Erster Artikel. Die Bescheidenheit ist em Teil der Mäßgkeit.
a) Das scheint nicht. Denn: I. Bescheidenheit wird so genannt vom Scheiden oder Bemessen. Jeder Tugend aber ist es eigen, zu scheiden das Gute vom Bösen; und jede Tugend besteht in einer gewissen Abgemessenheit. Also ist die Bescheidenheit eine allgemeine Tugend. II. Das Lob der Mäßigkeit besteht in einem gewissen Maßhalten. Dasselbe besagt aber auch der Name „Bescheidenheit“; nämlich sich zu bescheiden mit dem, was einem gehört. Also ist Bescheidenheit dasselbe wie Mäßigkeit. III. Die Bescheidenheit scheint sich zu äußern im Verhältnisse zum Nächsten; denn Paulus schreibt (2. Tim. 2.): „Der Knecht Gottes soll nicht streiten, sondern sanft sein mit allen und mit Bescheidenheit bessern jene, die der Wahrheit widerstehen.“ Bessern aber die anderen ist ein Akt der Gerechtigkeit oder der Liebe. Also ist die Bescheidenheit ein Teil der Gerechtigkeit oder der Liebe. Auf der anderen Seite zählt Cicero die Bescheidenheit unter den Teilen der Mäßigkeit auf.

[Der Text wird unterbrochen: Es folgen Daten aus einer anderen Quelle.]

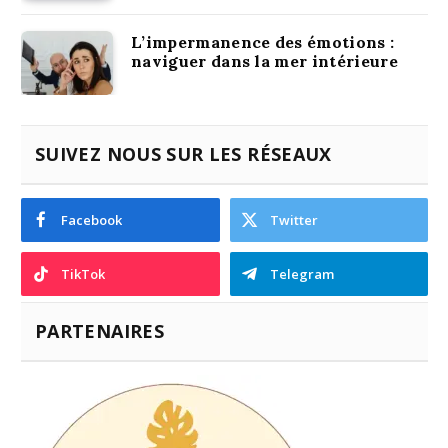
L’impermanence des émotions :
naviguer dans la mer intérieure
SUIVEZ NOUS SUR LES RÉSEAUX
Facebook
Twitter
TikTok
Telegram
PARTENAIRES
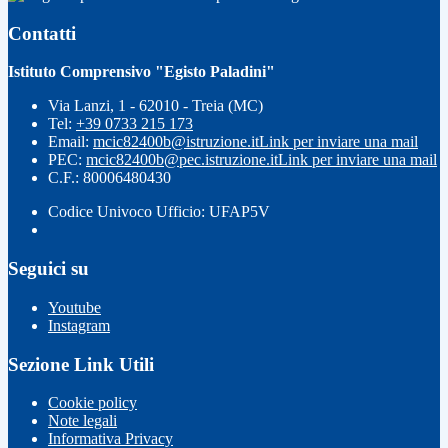
Contatti
Istituto Comprensivo "Egisto Paladini"
Via Lanzi, 1 - 62010 - Treia (MC)
Tel:
+39 0733 215 173
Email:
mcic82400b@istruzione.it
Link per inviare una mail
PEC:
mcic82400b@pec.istruzione.it
Link per inviare una mail
C.F.: 80006480430
Codice Univoco Ufficio: UFAP5V
Seguici su
Youtube
Instagram
Sezione Link Utili
Cookie policy
Note legali
Informativa Privacy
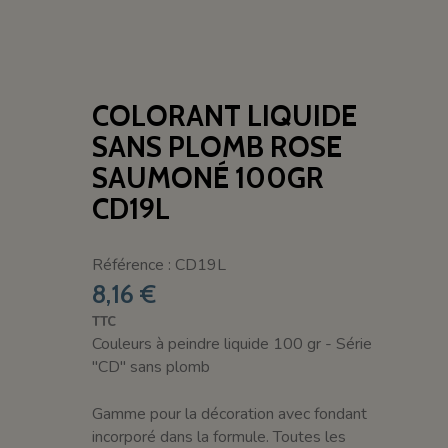
COLORANT LIQUIDE
SANS PLOMB ROSE
SAUMONÉ 100GR
CD19L
Référence : CD19L
8,16 €
TTC
Couleurs à peindre liquide 100 gr - Série
"CD" sans plomb
Gamme pour la décoration avec fondant
incorporé dans la formule. Toutes les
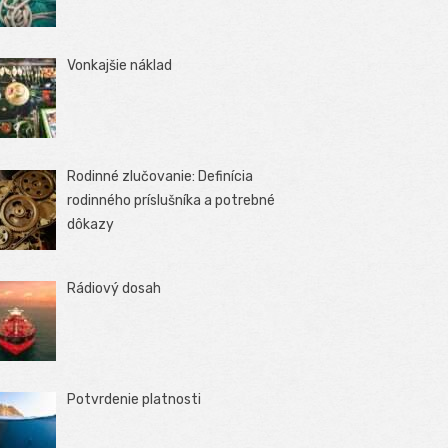
Vonkajšie náklad
Rodinné zlučovanie: Definícia
rodinného príslušníka a potrebné
dôkazy
Rádiový dosah
Potvrdenie platnosti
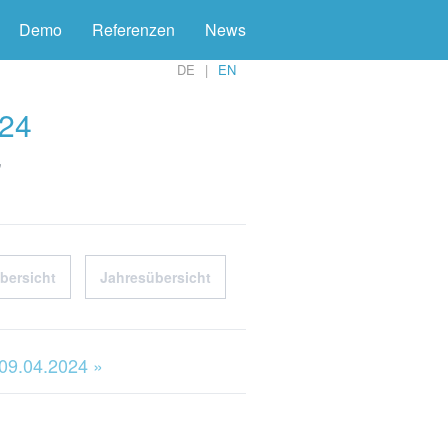
Demo
Referenzen
News
DE
EN
024
'
bersicht
Jahresübersicht
 09.04.2024 »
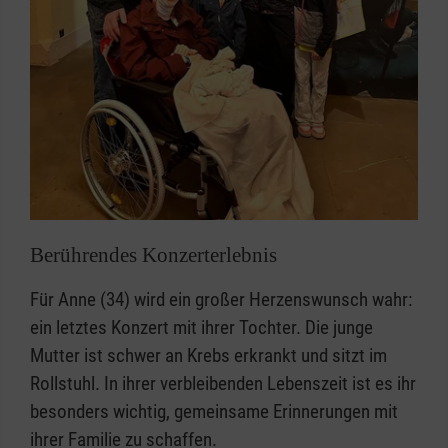
Berührendes Konzerterlebnis
Für Anne (34) wird ein großer Herzenswunsch wahr:
ein letztes Konzert mit ihrer Tochter. Die junge
Mutter ist schwer an Krebs erkrankt und sitzt im
Rollstuhl. In ihrer verbleibenden Lebenszeit ist es ihr
besonders wichtig, gemeinsame Erinnerungen mit
ihrer Familie zu schaffen.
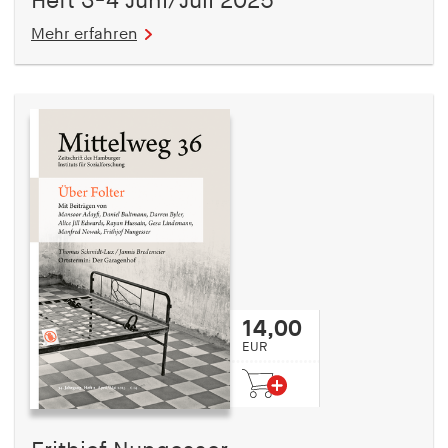
Heft 3-4 Juni/Juli 2025
Mehr erfahren
14,00
EUR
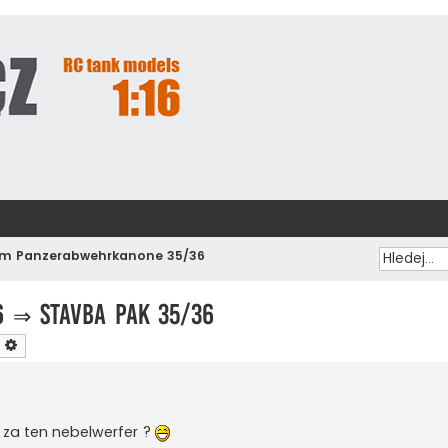
cm Panzerabwehrkanone 35/36
6
⇒
stavba PAK 35/36
ledat
Pokročilé hledání
l za ten nebelwerfer ?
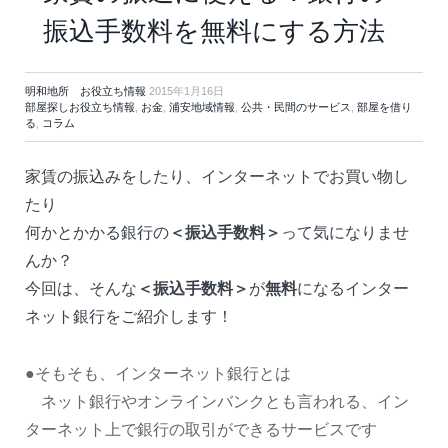
振込手数料を無料にする方法
明和地所 お役立ち情報
2015年1月16日
部屋探しお役立ち情報
,
お金
,
浦安地域情報
,
公共・民間のサービス
,
部屋を借り
る
,
コラム
家賃の振込みをしたり、インターネットでお買い物し
たり
何かとかかる銀行の
＜振込手数料＞
って気になりませ
んか？
今回は、そんな
＜振込手数料＞
が
無料
になるインター
ネット銀行をご紹介します！
●そもそも、インターネット銀行とは
ネット銀行やオンラインバンクとも言われる、イン
ターネット上で銀行の取引ができるサービスです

b) Ich antworte, die Mäßigkeit sei ein Maßhalten in den schwierigsten Dingen, nämlich in den Begierden nach den Ergötzlichkeiten des Tastsinnes. Wo aber eine Tugend sich mit dem Höchsten im betreffenden Bereiche beschäftigt, da muß eine andere Tugend bestehen, die sich mit dem mittelmäßig Schweren in diesem selben Bereiche beschäftigt; denn Alles, was sisch auf das menschliche Leben bezieht, muß durch Tugenden geregelt sein. Wie also die Prachtliebe da ist für die großen Aufwendungen und die Freigebigkeit für die geringeren, so ist da neben der Mäßigkeit, die sich auf das Schwerste richtet, die Bescheidenheit, welche im minder Schweren maßhält,
c) I. Bisweilen wird ein vielen Wesen gemeinsamer Name jenem unter ihnen als Eigenname gegeben, welches die unterste Stufe einhält; wie der Name „Engel“ als Eigenname der untersten Engelstufe zukommt. So wird auch die Bescheidenheit, die ihrem Namen nach allen Tugenden gemeinsam ist, als Eigenname jener Tugend gegeben, die in geringeren Dingen maßhält. II. Die Mäßigkeit bezieht sich mehr auf heftige Leidenschaften, denen sie ein Maß, d. h. einen Zügel auflegt; die Bescheidenheit auf alle geringeren. III. Die Bescheidenheit wird an dieser Stelle genommen, wie sie allen Tugenden gemeinsam ist.